Legalization didn’t solve problems pot presents

Marriage equality and legal pot use took effect the same day. Yes, Washington made history last week with two new laws.

Both validate libertarian get-out-of-my-private-life views. Yet I see them as very different, despite the link of timing.

Seeing happy, committed couples at long last able to marry, I am proud of Washington voters for taking a great step forward in support of equal rights.

To me, though — even if it makes sense for law enforcement not to focus on marijuana — legalizing pot is nothing to celebrate.

I’m troubled by the message the new marijuana law sends, and not just to kids. Weed is obviously not as harmful as heroin, opioid painkillers and other drugs. But let’s not pretend there’s no problem here.

Marijuana Anonymous, which uses the 12-step recovery approach founded by Alcoholics Anonymous, has 11 regular meetings in its Western Washington District 4. An Everett MA group is called “Last Puff.”

That group meets 7 to 8 p.m. Tuesdays in the Padovan Room at Providence Regional Medical Center Everett’s Pacific campus, and 7 to 8:15 p.m. Fridays in the hospital’s Monte Cristo Room. One member of the group said 15 to 20 people show up for each meeting.

From a Marijuana Anonymous book, titled “Life with Hope,” comes this question and answer:

“How can there be marijuana addicts if marijuana is not addicting?”

“We who are marijuana addicts know the answer to this question. Marijuana controls our lives. We lose interest in all else; our dreams go up in smoke.”

If you never had a friend or loved one whose life fit that scenario, you are lucky — and probably pretty rare.

“Marijuana is addictive to 9 percent to 10 percent of users,” Dr. Bill Dickinson wrote in his Viewpoints opinion piece published in The Herald Oct. 21.

Dickinson is an addiction specialist with Providence Behavioral Health Services in Everett. Writing about his pot-dependent patients, Dickinson said “I am able to get people off of cocaine and heroin, but they are not able to stop using cannabis.”

This isn’t a “Reefer Madness” sort of rant.

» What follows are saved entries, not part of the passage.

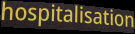
hospitalisation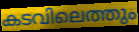
കടവിലെത്തും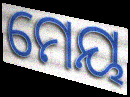
ମେୟ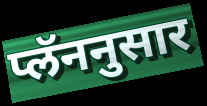
प्लॅननुसार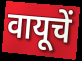
वायूचें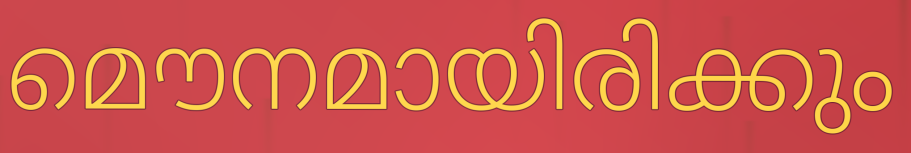
മൌനമായിരിക്കും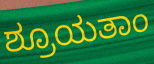
ಶ್ರೂಯತಾಂ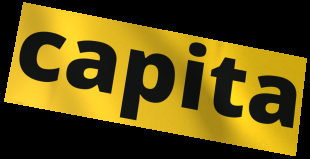
capita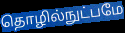
தொழில்நுட்பமேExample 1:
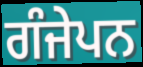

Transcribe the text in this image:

ਗੰਜੇਪਨ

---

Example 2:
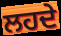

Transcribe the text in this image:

ਲਹਦੇ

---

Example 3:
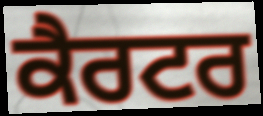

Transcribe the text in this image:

ਕੈਰਟਰ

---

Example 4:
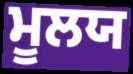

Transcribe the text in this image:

ਮੂਲਯ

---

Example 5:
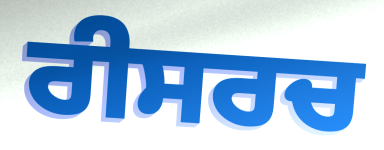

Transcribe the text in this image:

ਰੀਸਰਚ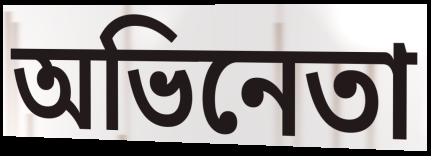
অভিনেতা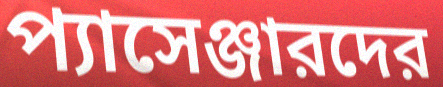
প্যাসেঞ্জারদের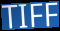
TIFF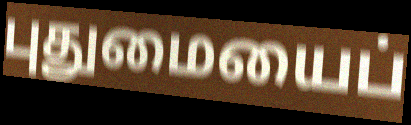
புதுமையைப்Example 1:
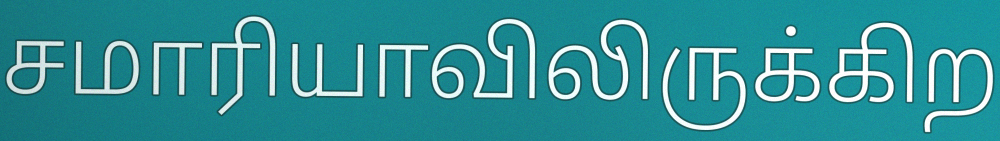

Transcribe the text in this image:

சமாரியாவிலிருக்கிற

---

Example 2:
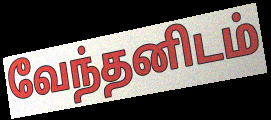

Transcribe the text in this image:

வேந்தனிடம்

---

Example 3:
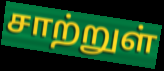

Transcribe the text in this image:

சாற்றுள்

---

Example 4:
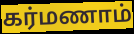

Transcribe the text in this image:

கர்மணாம்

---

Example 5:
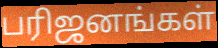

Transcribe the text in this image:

பரிஜனங்கள்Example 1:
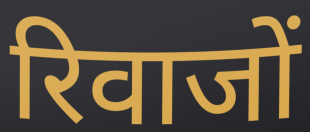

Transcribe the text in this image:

रिवाजों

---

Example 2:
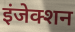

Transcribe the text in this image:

इंजेक्शन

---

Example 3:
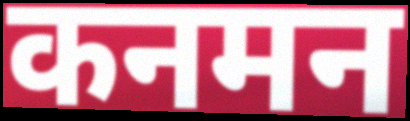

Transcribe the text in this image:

कनमन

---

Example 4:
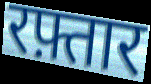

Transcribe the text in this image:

रफ़्तार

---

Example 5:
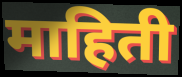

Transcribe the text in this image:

माहिती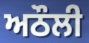
ਅਠੌਲੀ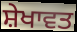
ਸ਼ੇਖਾਵਤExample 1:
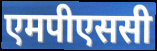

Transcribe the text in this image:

एमपीएससी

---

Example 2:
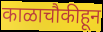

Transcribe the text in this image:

काळाचौकीहून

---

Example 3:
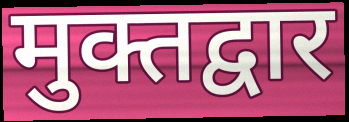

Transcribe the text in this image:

मुक्तद्वार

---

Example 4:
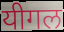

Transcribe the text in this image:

यीगल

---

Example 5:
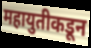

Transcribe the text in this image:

महायुतीकडून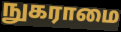
நுகராமை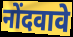
नोंदवावे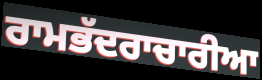
ਰਾਮਭੱਦਰਾਚਾਰੀਆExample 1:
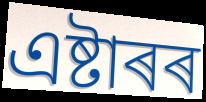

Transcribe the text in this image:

এষ্টাৰৰ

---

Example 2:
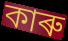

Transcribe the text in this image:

কাৰু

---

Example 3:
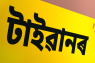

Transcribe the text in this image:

টাইৱানৰ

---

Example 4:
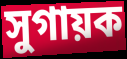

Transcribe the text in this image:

সুগায়ক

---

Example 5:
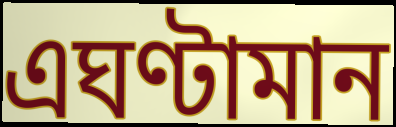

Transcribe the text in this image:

এঘণ্টামান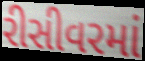
રીસીવરમાં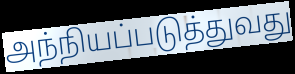
அந்நியப்படுத்துவது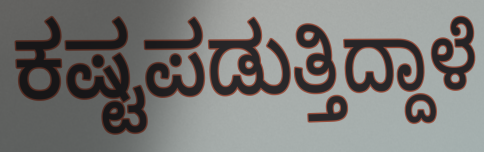
ಕಷ್ಟಪಡುತ್ತಿದ್ದಾಳೆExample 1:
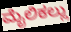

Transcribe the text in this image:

ಮೈಲಿಕಲ್ಲು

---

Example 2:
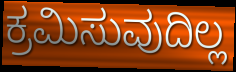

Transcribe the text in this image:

ಕ್ರಮಿಸುವುದಿಲ್ಲ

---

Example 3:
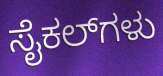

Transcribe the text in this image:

ಸೈಕಲ್‌ಗಳು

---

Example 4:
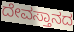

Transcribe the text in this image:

ದೇವಸ್ತಾನದ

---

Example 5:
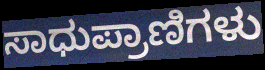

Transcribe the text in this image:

ಸಾಧುಪ್ರಾಣಿಗಳು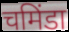
चमिंडाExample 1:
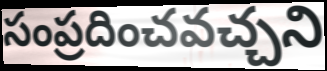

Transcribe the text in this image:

సంప్రదించవచ్చని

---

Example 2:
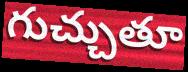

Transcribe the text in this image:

గుచ్చుతూ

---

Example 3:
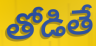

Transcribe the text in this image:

తోడితే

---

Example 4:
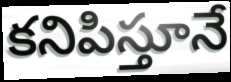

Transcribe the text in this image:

కనిపిస్తూనే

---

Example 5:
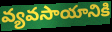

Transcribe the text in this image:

వ్యవసాయానికిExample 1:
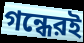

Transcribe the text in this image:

গন্ধেরই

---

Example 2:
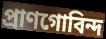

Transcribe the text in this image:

প্রাণগোবিন্দ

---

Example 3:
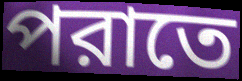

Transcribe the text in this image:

পরাতে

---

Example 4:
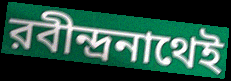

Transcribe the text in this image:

রবীন্দ্রনাথেই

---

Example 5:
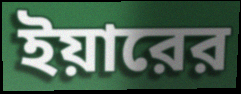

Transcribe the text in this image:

ইয়ারেরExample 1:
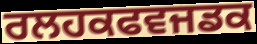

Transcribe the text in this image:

ਰਲਹਕਫਵਜਡਕ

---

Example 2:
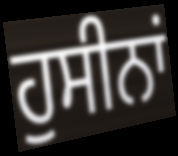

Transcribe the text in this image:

ਹੁਸੀਨਾਂ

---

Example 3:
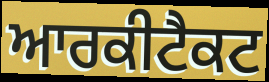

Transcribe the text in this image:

ਆਰਕੀਟੈਕਟ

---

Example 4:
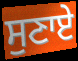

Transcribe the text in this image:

ਸੁਣਾਏ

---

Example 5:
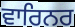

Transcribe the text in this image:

ਵਾਰਿਨਰ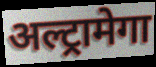
अल्ट्रामेगा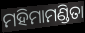
ମହିମାମଣ୍ଡିତା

I truly struggled before deciding to vote no on Initiative 502. The law removes criminal penalties for pot users 21 and older. It will allow retail sales of marijuana, with the state collecting taxes.

I would have supported a decriminalization law, which California now has. Rather than legalizing marijuana, the California law that took effect in 2011 reduced possession of less than an ounce from a misdemeanor to an infraction.

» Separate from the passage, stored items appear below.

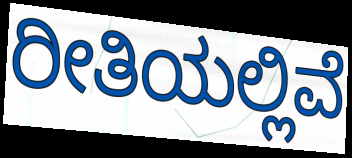
ರೀತಿಯಲ್ಲಿವೆ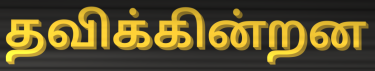
தவிக்கின்றன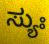
ಸ್ಯುಃ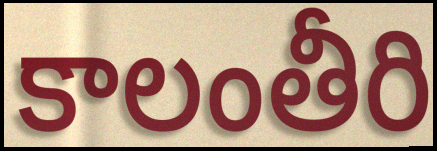
కాలంతీరిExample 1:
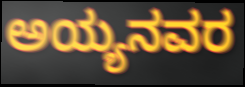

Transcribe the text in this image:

ಅಯ್ಯನವರ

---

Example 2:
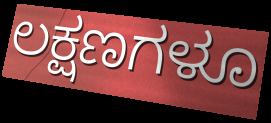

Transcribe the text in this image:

ಲಕ್ಷಣಗಳೂ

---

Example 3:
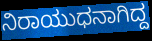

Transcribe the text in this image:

ನಿರಾಯುಧನಾಗಿದ್ದ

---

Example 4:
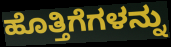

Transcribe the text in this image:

ಹೊತ್ತಿಗೆಗಳನ್ನು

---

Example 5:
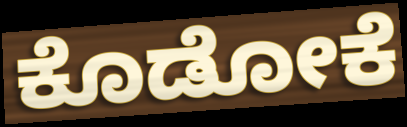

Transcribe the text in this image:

ಕೊಡೋಕೆ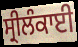
ਸ੍ਰੀਲੰਕਾਈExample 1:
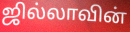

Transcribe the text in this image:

ஜில்லாவின்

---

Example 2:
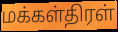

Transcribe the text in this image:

மக்கள்திரள்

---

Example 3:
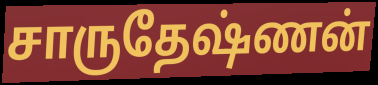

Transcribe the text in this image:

சாருதேஷ்ணன்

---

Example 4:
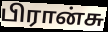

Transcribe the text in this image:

பிரான்சு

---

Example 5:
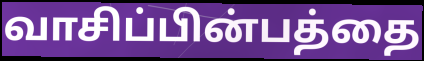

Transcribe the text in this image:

வாசிப்பின்பத்தைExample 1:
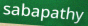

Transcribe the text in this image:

sabapathy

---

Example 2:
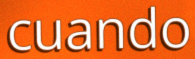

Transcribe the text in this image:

cuando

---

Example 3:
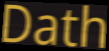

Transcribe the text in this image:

Dath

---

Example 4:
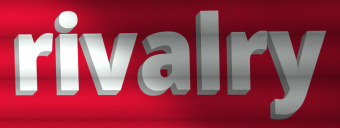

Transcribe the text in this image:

rivalry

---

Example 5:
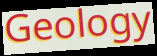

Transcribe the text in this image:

Geology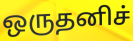
ஒருதனிச்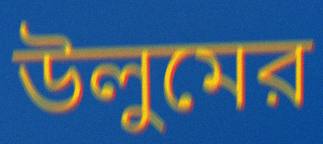
উলুমের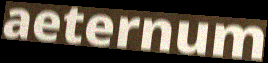
aeternum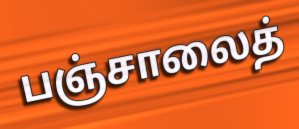
பஞ்சாலைத்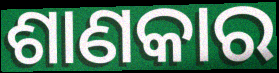
ଶାଣକାରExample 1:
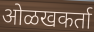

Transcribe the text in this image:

ओळखकर्ता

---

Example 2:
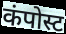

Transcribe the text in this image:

कंपोस्ट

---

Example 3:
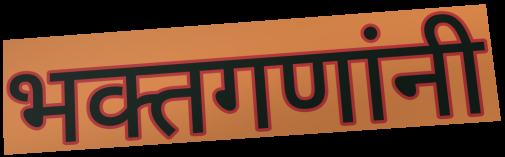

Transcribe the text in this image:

भक्तगणांनी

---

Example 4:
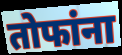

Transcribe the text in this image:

तोफांना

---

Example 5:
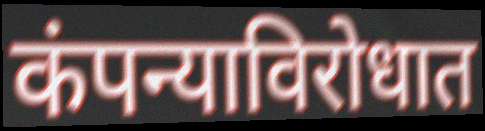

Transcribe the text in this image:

कंपन्याविरोधात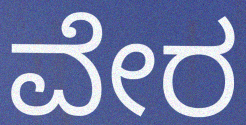
ವೇರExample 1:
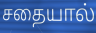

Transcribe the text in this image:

சதையால்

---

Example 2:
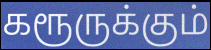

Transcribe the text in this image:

கரூருக்கும்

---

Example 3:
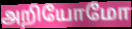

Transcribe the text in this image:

அறியோமோ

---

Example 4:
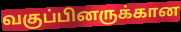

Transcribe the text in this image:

வகுப்பினருக்கான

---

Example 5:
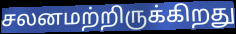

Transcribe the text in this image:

சலனமற்றிருக்கிறது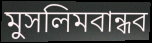
মুসলিমবান্ধব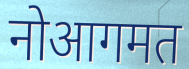
नोआगमत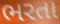
ભરતાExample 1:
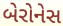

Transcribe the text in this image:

બેરોનેસ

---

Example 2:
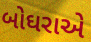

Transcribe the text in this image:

બોઘરાએ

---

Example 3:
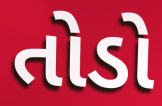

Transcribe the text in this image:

તોડો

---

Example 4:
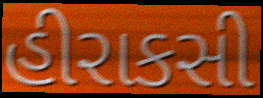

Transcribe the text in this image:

હીરાકસી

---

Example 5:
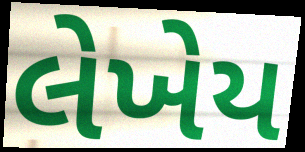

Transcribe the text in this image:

લેખેય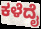
ಕಳೆದೈ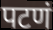
पटणंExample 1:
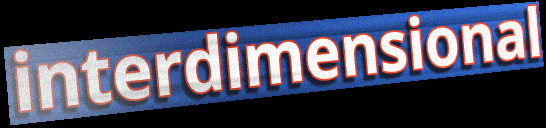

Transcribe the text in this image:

interdimensional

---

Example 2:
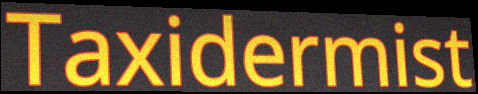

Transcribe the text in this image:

Taxidermist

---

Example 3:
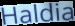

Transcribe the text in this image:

Haldia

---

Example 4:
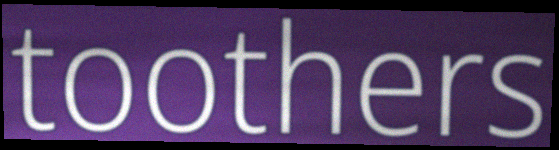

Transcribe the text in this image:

toothers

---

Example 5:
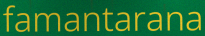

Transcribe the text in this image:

famantarana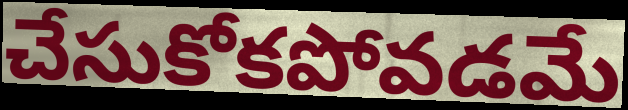
చేసుకోకపోవడమేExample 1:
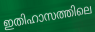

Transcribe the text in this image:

ഇതിഹാസത്തിലെ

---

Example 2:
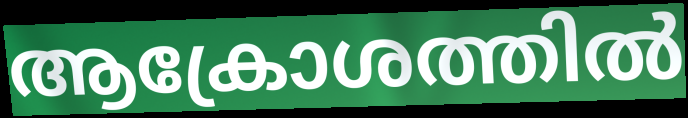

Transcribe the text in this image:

ആക്രോശത്തിൽ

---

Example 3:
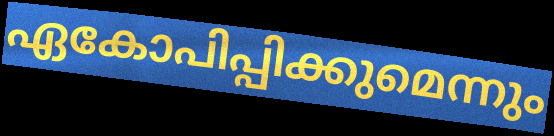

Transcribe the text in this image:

ഏകോപിപ്പിക്കുമെന്നും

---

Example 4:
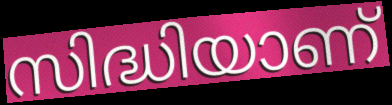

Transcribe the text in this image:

സിദ്ധിയാണ്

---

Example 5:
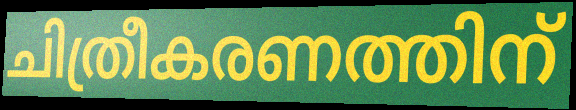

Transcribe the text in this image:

ചിത്രീകരണത്തിന്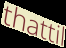
thattil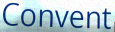
ConventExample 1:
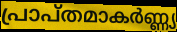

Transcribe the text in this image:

പ്രാപ്തമാകർണ്ണ്യ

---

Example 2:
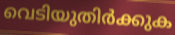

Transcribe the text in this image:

വെടിയുതിർക്കുക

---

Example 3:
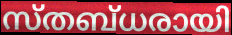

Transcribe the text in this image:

സ്തബ്ധരായി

The penalty — and the California law applies to juveniles and adults — is a $100 fine, like a traffic ticket. Pot users are spared criminal records, but the message is different than in Washington.

Here, voters seemed to say marijuana use is fine — no harm at all.

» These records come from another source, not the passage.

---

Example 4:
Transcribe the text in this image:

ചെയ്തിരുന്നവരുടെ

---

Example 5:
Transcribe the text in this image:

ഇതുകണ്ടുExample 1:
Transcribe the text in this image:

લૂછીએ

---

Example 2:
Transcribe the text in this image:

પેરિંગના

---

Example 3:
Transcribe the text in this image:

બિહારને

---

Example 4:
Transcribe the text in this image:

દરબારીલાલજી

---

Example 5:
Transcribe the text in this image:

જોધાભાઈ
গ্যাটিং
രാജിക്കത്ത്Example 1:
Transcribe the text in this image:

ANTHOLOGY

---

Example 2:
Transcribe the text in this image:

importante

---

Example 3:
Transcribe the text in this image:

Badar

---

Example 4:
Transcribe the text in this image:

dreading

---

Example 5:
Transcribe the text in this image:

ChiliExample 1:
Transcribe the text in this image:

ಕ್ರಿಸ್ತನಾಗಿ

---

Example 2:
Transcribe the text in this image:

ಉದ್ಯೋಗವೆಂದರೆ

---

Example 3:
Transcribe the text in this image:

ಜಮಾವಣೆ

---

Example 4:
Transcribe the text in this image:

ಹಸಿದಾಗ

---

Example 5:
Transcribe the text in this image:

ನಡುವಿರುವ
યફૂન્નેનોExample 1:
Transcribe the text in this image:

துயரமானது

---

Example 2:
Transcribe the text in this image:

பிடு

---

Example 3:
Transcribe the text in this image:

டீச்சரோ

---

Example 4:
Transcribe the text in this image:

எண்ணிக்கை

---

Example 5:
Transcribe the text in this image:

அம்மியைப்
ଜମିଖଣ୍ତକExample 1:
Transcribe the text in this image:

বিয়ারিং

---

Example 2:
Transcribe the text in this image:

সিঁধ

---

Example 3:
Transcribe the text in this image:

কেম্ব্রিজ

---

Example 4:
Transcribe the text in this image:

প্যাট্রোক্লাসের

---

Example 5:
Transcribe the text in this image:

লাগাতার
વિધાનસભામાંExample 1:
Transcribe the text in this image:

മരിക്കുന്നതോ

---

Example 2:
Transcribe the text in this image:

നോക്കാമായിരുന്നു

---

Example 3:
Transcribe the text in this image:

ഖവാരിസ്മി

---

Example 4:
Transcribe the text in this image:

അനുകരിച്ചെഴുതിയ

Legalization will likely increase pot use. That has happened since hard liquor became available in Washington grocery stores and other shops.

The state Department of Revenue reported Tuesday that in the first four months of privatized sales, from June through September, consumers bought 7.9 percent more liquor than they did during the same period last year.

If and when Washington’s pot law goes into effect fully, with retail outlets, weed will not only be more available, but presumably more respectable.

It’s not hard to imagine parents, who previously kept a secret stash of weed in their bedroom, feeling free to smoke their drug of choice at home in front of the kids. That’s now perfectly legal — like having a beer on Super Bowl Sunday.

It’s a big change. I’m surprised by how many voters supported it.

According to election returns released by Washington Secretary of State Sam Reed, 1,724,209 voters favored Initiative 502 for legalized pot, while 1,371,235 opposed it. That’s a wider margin than the victory for Referendum 74, the same-sex marriage measure, which won 1,659,915 to 1,431,285.

Think of it: 124,344 more voters supported legal pot than same-sex marriage. Marriage equality validates long-term relationships and creates a stronger safety net for families.

What will legal weed create? We don’t know yet. It’s history in the making. But I’m wary of calling it progress.